Tuesday, March 31, 2009

Fundamental Take:
The Dow gained 86 points enduring a late-day sell-off on the last day of the first quarter. Banking stocks bounced back from yesterday's losses after Geithner said over the weekend that some banks may need "large amounts of assistance" perhaps foreshadowing results of the bank stress tests scheduled for completion next month. Morning optimism started stocks higher but discouraging news out of General Motors late in the day worried investors about the health of the US economy. An insider to the General Motors bondholder committee reported that a debt-for-equity swap is unlikely to occur prior to the government-imposed 60-day deadline on June 1st. GM hopes to exchange $27.5 billion in bonds for equity stakes in the company but a deal is unlikely to be agreed upon with such little time. Reworking the $20.4 billion in union healthcare cost obligations is also necessary for survival but the company
has yet to reach an agreement with the UAW. GM reported that it is preparing for a possible bankruptcy filing in June falling 28% to $1.94 per share on the day.

Technical Take:

The major indexes opened higher and pushed through yesterday's high into Monday morning's large gap down territory. After trending up throughout the day stocks topped out just under Friday's closing prices. The Dow and S&P nearly filled their gaps putting the down up 203 points before the late-day slide into the close. Bulls and bears alike lack conviction as the action becomes a bit choppier and less predictable.

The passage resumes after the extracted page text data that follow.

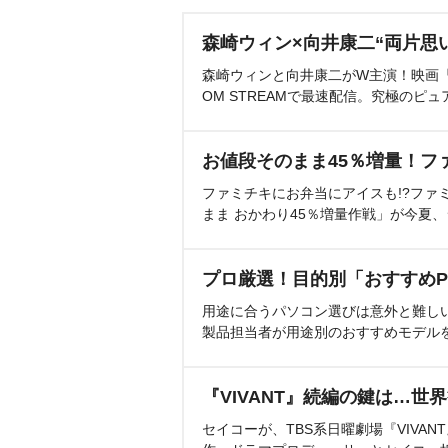
森崎ウィン×向井康二“両片思
森崎ウィンと向井康二がW主演！映画『（L
OM STREAMで最速配信。究極のピュ
お値段そのまま45％増量！フ
ファミチキにお弁当にアイスも!?ファ
まま おかわり45％増量作戦」が今夏
プロ厳選！目的別「おすすめP
用途に合うパソコン選びは意外と難し
製品担当者が用途別のおすすめモデル
『VIVANT』続編の鍵は…世
セイコーが、TBS系日曜劇場『VIVA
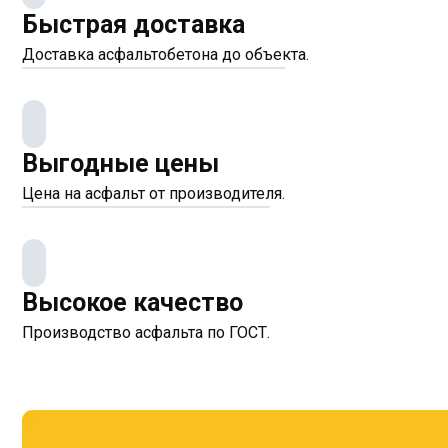
Быстрая доставка
Доставка асфальтобетона до объекта.
Выгодные цены
Цена на асфальт от производителя.
Высокое качество
Производство асфальта по ГОСТ.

"History shows that the vast majority of the time, the stock market does next to nothing. Then, when no one expects it, the market delivers a giant gain or loss -- and promptly lapses back into its usual stupor" (Jason Zweig, WSJ). The market turned on a dime this month mounting a 20% run in a mere 13 trading sessions. This steep, highly directional move came out of nowhere catching many market participants by surprise. Now, the market has fallen back into "its usual stupor" as investors debate whether the bottom is in or the market is headed back for a retest of lows.